A. Not stumble upon it by accident and/or with no credit given to forebears;

B. Acknowledge that they are living and creating in THE PRESENT; and

C. Find a unique and substantive way to repurpose and/or reinvent the past elements they’re lifting.

Preferably those last two coexist in a way that isn’t just a loving homage (they’re fun but get old fast) but actually move the musical conversation forward.

 

We’re seeing in large letters what happens when we let people who cherry pick from the past try to recreate it in their image, to literally whitewash the present with their harmful brand of nostalgia.
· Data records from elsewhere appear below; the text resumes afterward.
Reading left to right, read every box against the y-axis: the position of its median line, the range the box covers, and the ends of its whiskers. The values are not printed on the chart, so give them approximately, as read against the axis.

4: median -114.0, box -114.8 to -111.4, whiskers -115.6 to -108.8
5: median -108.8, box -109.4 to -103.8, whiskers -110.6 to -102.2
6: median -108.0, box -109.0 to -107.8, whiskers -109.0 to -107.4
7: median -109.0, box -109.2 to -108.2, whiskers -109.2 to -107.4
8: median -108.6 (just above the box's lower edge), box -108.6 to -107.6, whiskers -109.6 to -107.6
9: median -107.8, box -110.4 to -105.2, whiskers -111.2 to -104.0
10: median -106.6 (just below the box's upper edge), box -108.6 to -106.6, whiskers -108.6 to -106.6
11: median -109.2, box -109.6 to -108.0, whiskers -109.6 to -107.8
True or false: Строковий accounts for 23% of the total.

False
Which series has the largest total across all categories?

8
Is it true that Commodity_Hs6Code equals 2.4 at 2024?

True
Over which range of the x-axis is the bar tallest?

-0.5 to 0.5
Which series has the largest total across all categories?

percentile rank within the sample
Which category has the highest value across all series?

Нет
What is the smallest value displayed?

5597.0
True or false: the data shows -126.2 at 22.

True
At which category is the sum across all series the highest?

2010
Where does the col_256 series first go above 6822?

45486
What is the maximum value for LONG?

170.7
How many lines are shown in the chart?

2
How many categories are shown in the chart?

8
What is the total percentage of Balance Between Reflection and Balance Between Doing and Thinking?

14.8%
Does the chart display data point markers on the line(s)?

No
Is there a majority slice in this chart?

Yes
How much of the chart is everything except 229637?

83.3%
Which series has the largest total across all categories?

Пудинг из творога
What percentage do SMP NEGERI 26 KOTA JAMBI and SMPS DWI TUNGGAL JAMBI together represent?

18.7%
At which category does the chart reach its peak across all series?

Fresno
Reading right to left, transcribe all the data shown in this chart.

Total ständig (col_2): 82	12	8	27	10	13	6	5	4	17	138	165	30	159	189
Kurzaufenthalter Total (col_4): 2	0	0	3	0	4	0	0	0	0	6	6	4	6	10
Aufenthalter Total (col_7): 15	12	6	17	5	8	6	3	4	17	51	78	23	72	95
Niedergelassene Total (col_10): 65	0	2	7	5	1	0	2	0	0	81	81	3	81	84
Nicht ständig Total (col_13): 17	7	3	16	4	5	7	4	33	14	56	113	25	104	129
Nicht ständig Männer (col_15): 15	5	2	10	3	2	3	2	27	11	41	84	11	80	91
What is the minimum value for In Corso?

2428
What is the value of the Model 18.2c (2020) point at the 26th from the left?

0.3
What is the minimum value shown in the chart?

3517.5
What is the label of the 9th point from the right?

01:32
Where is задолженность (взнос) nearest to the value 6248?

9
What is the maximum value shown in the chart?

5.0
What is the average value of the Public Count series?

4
Mostly from privileged or semi-privileged people, those who don’t know or care about the negatives of bygone eras.We’re also seeing what happens when people who are trying hard to major facets of society, don’t acknowledge or even know about all those people and efforts that came before them.

 

That first group? Well seriously fuck them and I hope they go away to the past they so love. The second group? Positive effort is always a good thing. But if we’re going to bridge gaps, truly connect, and come together in a way that includes everyone, we need to respect and understand what people have gone through long before we came onto the scene. In essence, we need to bring forward the vital work of the past, recreate and reinvent it so it serves the present, and keep working it until it propels us solidly and lastingly into the future.